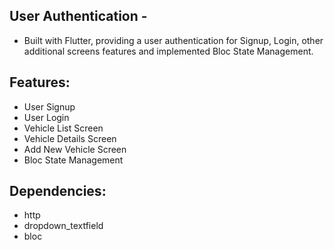 ## User Authentication -

 - Built with Flutter, providing a user authentication for Signup, Login, other additional screens features and implemented Bloc State Management.

## Features: 
 
- User Signup
- User Login
- Vehicle List Screen 
- Vehicle Details Screen 
- Add New Vehicle Screen 
- Bloc State Management 

## Dependencies:

- http
- dropdown_textfield
- bloc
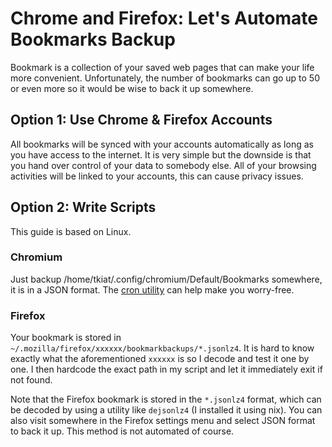 # Chrome and Firefox: Let's Automate Bookmarks Backup

Bookmark is a collection of your saved web pages that can make your life more convenient. Unfortunately, the number of bookmarks can go up to 50 or even more so it would be wise to back it up somewhere.

## Option 1: Use Chrome & Firefox Accounts

All bookmarks will be synced with your accounts automatically as long as you have access to the internet. It is very simple but the downside is that you hand over control of your data to somebody else. All of your browsing activities will be linked to your accounts, this can cause privacy issues.

## Option 2: Write Scripts

This guide is based on Linux.

### Chromium

Just backup /home/tkiat/.config/chromium/Default/Bookmarks somewhere, it is in a JSON format. The [cron utility](https://en.wikipedia.org/wiki/Cron) can help make you worry-free.

### Firefox

Your bookmark is stored in `~/.mozilla/firefox/xxxxxx/bookmarkbackups/*.jsonlz4`. It is hard to know exactly what the aforementioned `xxxxxx` is so I decode and test it one by one. I then hardcode the exact path in my script and let it immediately exit if not found.

Note that the Firefox bookmark is stored in the `*.jsonlz4` format, which can be decoded by using a utility like `dejsonlz4` (I installed it using nix). You can also visit somewhere in the Firefox settings menu and select JSON format to back it up. This method is not automated of course.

● ● ● ● ● ● ●

*Task instructions*. What is needed is an exact copy of the line containing "### Chromium" and each line after it, through the final line of the entries above.

*Exercise solution*.
### Chromium

Just backup /home/tkiat/.config/chromium/Default/Bookmarks somewhere, it is in a JSON format. The [cron utility](https://en.wikipedia.org/wiki/Cron) can help make you worry-free.

### Firefox

Your bookmark is stored in `~/.mozilla/firefox/xxxxxx/bookmarkbackups/*.jsonlz4`. It is hard to know exactly what the aforementioned `xxxxxx` is so I decode and test it one by one. I then hardcode the exact path in my script and let it immediately exit if not found.

Note that the Firefox bookmark is stored in the `*.jsonlz4` format, which can be decoded by using a utility like `dejsonlz4` (I installed it using nix). You can also visit somewhere in the Firefox settings menu and select JSON format to back it up. This method is not automated of course.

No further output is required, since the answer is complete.